Она хотела было возразить, но не успела. Он схватил ее голову руками, притянул к себе и стал целовать, яростно, отчаянно, делая ей больно, а она, не в силах противиться, поначалу безвольно терпела, потом отвечала, а под конец, когда от недостатка воздуха стала задыхаться, оттолкнула его.
— Нет, Дима, нет, не надо! Пожалуйста… пожалуйста…
Это «пожалуйста» его и остановило. Тяжело дыша, он уставился на нее, вцепившись в ее холодные ладони, как утопающий в ветхую доску, оставшуюся от кораблекрушения.
— Почему? — выдохнул он. — Почему?
— Потому что, если ты не остановишься, я умру.
— Умрешь? Почему?
— Я ведь думала, что умерла, тогда, после премьеры, когда ничего не могла, ничегошеньки… А оказывается, это все такая ерунда.
— Почему ерунда?
— Потому что я умираю сейчас, и ничего с этим не поделать. Буду тлеть, как фитилек, и вспоминать это Волчье озеро. Но я как-нибудь выдержу, только ты, пожалуйста, уходи.

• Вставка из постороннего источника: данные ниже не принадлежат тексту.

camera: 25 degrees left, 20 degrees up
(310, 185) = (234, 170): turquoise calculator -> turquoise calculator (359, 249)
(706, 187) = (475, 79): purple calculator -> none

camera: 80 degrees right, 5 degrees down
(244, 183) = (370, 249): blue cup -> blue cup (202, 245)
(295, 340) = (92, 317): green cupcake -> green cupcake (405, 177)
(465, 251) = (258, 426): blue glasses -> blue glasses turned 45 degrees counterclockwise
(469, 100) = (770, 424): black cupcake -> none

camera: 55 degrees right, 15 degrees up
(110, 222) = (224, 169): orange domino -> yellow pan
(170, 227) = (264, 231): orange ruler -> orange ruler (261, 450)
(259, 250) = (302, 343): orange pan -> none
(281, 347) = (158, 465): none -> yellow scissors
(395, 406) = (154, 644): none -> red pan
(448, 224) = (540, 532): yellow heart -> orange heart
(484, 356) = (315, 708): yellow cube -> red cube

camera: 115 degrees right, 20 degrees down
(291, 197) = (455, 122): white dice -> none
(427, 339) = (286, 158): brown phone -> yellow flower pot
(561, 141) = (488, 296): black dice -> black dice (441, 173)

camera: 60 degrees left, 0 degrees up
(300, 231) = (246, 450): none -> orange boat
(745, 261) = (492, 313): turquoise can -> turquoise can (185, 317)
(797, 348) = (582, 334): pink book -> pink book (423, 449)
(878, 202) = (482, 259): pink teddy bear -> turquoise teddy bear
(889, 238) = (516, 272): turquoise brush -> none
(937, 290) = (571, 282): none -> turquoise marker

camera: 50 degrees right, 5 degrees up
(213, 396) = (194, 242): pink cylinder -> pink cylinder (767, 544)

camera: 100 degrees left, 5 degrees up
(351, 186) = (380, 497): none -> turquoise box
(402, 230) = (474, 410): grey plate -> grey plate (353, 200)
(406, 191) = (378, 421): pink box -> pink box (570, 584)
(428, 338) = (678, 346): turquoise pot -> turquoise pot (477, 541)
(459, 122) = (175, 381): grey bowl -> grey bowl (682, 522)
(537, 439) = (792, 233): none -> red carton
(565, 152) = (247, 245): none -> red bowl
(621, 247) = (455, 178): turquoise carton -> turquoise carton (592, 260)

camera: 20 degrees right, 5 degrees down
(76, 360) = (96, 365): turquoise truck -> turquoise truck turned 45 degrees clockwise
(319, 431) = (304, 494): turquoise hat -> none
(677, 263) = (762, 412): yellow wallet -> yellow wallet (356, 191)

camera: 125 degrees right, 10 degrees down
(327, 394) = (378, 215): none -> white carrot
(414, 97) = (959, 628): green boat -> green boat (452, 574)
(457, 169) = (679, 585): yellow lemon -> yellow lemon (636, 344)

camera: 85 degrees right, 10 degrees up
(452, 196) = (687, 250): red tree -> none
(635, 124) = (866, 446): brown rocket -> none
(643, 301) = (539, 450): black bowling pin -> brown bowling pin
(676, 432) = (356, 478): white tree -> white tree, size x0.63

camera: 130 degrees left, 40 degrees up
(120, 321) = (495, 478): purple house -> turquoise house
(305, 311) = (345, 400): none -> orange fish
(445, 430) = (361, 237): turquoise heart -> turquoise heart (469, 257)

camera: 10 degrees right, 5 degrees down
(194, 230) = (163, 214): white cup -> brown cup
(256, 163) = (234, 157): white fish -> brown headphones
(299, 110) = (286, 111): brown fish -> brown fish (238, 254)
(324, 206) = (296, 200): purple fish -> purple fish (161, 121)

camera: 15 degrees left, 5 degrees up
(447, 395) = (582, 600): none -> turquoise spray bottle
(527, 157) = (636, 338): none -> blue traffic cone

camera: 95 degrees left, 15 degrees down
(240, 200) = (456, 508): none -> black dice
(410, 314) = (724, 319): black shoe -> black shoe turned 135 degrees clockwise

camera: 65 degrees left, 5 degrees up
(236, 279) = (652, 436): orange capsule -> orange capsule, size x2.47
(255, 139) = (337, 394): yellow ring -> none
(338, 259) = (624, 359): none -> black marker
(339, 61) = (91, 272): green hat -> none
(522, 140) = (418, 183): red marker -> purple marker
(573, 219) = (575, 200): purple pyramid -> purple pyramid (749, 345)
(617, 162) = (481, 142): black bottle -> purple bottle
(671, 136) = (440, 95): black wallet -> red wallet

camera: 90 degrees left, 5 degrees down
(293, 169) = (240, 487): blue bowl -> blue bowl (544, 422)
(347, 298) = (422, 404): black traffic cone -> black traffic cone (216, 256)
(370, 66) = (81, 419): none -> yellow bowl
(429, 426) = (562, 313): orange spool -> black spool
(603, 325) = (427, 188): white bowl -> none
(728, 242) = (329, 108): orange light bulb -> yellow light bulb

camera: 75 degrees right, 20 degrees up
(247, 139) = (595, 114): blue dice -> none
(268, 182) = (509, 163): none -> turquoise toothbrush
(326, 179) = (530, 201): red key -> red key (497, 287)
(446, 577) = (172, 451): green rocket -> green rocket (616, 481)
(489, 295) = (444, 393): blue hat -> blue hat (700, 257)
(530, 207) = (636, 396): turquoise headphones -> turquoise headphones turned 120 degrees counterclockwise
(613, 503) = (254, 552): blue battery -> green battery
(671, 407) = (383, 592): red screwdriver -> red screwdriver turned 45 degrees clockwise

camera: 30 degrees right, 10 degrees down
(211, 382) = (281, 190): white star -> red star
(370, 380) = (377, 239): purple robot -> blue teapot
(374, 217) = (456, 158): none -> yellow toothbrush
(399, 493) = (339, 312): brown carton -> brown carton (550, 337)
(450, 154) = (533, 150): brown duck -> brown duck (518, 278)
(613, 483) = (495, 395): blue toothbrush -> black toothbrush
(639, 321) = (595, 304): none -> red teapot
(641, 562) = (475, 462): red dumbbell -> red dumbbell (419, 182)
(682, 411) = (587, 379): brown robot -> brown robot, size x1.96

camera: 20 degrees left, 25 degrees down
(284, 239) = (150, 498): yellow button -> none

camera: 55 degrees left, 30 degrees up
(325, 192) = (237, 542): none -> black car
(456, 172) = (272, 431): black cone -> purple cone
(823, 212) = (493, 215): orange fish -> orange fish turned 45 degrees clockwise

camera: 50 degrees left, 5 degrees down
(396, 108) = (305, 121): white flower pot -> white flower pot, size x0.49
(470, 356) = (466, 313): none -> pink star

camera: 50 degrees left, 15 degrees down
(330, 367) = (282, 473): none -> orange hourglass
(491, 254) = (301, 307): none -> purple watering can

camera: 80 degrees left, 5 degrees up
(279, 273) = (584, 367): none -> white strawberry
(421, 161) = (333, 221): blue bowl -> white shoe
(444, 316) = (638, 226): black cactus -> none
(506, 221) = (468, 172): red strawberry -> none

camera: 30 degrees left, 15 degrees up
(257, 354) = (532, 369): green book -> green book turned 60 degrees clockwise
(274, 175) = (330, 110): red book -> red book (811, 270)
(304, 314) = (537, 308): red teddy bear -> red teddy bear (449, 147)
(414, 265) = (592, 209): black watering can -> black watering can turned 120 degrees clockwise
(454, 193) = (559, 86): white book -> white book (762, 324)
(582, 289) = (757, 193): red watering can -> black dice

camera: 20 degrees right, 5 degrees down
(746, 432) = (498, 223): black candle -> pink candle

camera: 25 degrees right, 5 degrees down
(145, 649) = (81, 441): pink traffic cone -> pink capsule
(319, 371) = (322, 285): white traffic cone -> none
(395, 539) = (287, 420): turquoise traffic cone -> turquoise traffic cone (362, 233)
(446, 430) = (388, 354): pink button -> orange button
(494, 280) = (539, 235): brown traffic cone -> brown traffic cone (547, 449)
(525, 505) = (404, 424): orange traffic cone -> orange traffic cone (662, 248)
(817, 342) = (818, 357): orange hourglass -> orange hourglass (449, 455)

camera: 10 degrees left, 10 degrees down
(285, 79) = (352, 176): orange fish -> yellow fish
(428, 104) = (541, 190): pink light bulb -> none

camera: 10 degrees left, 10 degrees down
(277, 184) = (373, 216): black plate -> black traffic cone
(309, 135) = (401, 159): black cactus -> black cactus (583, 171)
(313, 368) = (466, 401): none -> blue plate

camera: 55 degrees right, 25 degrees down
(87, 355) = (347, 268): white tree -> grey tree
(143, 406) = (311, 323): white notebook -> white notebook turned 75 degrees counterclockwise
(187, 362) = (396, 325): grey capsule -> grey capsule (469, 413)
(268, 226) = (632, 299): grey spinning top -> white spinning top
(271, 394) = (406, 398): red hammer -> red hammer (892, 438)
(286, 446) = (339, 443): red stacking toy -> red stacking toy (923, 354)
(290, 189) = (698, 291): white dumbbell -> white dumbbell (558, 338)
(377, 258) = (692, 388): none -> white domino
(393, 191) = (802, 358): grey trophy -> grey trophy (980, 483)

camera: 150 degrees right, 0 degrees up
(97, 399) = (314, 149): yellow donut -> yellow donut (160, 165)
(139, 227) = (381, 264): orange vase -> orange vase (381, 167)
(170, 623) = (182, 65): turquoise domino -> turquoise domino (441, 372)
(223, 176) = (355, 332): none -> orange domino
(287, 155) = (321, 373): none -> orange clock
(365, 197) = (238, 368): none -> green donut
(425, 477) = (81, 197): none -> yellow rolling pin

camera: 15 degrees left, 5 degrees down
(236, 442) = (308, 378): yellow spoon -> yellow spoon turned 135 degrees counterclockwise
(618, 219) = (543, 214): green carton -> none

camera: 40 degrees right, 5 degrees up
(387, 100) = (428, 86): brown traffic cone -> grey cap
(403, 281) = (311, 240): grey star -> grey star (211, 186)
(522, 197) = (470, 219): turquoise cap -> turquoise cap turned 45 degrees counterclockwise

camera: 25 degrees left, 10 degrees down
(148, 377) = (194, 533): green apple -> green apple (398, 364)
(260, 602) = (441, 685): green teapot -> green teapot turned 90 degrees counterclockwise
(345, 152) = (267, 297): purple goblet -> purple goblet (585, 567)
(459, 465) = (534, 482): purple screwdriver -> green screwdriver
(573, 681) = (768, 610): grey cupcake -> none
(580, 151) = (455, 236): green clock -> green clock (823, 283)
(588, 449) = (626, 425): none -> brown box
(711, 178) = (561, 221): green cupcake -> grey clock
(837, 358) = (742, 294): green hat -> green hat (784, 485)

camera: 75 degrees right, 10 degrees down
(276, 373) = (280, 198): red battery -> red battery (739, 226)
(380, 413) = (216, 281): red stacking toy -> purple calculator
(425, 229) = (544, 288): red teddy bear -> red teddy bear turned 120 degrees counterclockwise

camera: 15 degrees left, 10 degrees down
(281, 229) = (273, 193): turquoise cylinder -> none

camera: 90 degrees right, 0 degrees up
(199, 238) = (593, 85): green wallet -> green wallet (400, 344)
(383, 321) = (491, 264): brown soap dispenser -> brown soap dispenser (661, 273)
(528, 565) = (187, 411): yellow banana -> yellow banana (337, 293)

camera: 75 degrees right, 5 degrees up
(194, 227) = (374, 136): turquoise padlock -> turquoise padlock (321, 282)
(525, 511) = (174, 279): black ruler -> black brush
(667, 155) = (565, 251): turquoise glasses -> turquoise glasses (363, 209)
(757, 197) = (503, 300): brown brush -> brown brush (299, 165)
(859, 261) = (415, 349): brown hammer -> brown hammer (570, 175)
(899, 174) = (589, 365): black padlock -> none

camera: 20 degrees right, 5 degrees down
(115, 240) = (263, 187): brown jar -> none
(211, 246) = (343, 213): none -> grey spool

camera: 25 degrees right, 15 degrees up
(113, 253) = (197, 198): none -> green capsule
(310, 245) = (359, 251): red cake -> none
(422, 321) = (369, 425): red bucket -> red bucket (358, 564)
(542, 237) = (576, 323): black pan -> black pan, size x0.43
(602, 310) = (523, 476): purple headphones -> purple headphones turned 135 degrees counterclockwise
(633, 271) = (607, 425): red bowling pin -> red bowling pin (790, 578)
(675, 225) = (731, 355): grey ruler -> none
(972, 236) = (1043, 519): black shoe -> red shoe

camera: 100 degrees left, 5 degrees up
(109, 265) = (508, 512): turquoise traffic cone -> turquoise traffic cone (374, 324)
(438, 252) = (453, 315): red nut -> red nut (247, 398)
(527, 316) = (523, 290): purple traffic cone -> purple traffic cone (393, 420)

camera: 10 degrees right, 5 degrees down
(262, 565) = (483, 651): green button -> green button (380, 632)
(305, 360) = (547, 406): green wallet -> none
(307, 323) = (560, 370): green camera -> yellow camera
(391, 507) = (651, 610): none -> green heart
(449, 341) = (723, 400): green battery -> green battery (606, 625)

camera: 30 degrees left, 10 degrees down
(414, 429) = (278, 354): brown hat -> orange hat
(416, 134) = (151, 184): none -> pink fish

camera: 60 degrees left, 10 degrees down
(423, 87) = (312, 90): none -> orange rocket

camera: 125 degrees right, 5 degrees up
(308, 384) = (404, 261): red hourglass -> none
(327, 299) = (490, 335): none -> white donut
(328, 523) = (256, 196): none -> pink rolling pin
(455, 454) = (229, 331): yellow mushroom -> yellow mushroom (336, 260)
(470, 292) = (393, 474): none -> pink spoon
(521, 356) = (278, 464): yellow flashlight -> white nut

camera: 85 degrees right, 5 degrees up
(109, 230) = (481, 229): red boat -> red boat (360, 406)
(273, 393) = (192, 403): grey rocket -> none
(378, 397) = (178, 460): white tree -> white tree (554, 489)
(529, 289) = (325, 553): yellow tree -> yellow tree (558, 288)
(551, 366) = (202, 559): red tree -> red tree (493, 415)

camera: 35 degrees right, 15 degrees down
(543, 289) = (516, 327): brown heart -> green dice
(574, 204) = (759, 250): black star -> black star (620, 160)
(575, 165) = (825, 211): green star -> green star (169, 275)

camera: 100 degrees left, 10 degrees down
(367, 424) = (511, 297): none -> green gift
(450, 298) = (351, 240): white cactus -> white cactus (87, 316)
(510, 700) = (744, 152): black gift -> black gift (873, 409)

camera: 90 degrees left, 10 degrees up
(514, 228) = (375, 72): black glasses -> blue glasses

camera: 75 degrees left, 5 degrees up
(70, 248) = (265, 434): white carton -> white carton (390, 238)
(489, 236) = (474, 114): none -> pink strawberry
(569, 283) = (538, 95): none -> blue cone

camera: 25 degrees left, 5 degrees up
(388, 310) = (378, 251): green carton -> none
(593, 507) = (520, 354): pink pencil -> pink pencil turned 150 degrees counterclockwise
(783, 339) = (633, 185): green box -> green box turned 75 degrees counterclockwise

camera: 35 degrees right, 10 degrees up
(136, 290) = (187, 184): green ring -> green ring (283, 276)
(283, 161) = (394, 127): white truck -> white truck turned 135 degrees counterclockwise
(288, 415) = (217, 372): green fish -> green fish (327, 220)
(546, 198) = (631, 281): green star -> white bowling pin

Дима молчал и даже голову опустил.
Со стороны они наверняка выглядели дико. Двое влюбленных, целующихся на ступеньках Центра детского творчества, сквозь темные стекла которого за невиданным спектаклем с упоением наблюдали уборщица и гардеробщица, скрываясь в зарослях герани и фикусов. Но сейчас до их любопытства Ирине не было никакого дела. Она была измучена и хотела одного: чтобы ее оставили в покое. Потому сжала его руку и тихо произнесла:
— Димочка, я так тебе благодарна, только ты уходи, не мучай меня больше. Пожалуйста…
Она еще думала, что прощание получится красивым.
Тот поднял голову. Его рот судорожно исказился, и он, отшвырнув ее руки, сказал с яростью:
— Да пошла ты!.. Пошла ты!..
Однажды утром машина не завелась.
Декабрьские морозы, грянувшие прямо перед католическим Рождеством, выморозили весь город. Транспорт ходил плохо, и перспектива стынуть на улице в двадцатиградусный мороз Ирину не прельщала. Такого свинства от верного «Форда» она никак не ожидала и несколько минут крутила ключ зажигания, пока, окончательно не сдавшись, не побрела на остановку.
А ведь день, казалось, должен был начаться хорошо…
Утро настало с традиционного «бонжур», хотя уже почти месяц она пребывала в скверном настроении, плакала, запираясь в ванной, и мрачно молчала за семейными ужинами. Стеша, напуганная до смерти, больше не высовывалась с привычными проклятиями, но это почти не радовало. Алла так и не стала сообщать о находке дочери в полицию, и дело о нападении легло на полку Антипкина в качестве «глухаря». Дочку Натальи выписали из больницы. Оказалось, у нее легкий перелом руки, который должен был срастись без проблем. Сама соседка из жизни Ирины исчезла, во всяком случае, она так думала, пока за неделю до католического Рождества не учуяла от дубленки Сергея аромата сладких духов, что, разумеется, настроения не улучшило.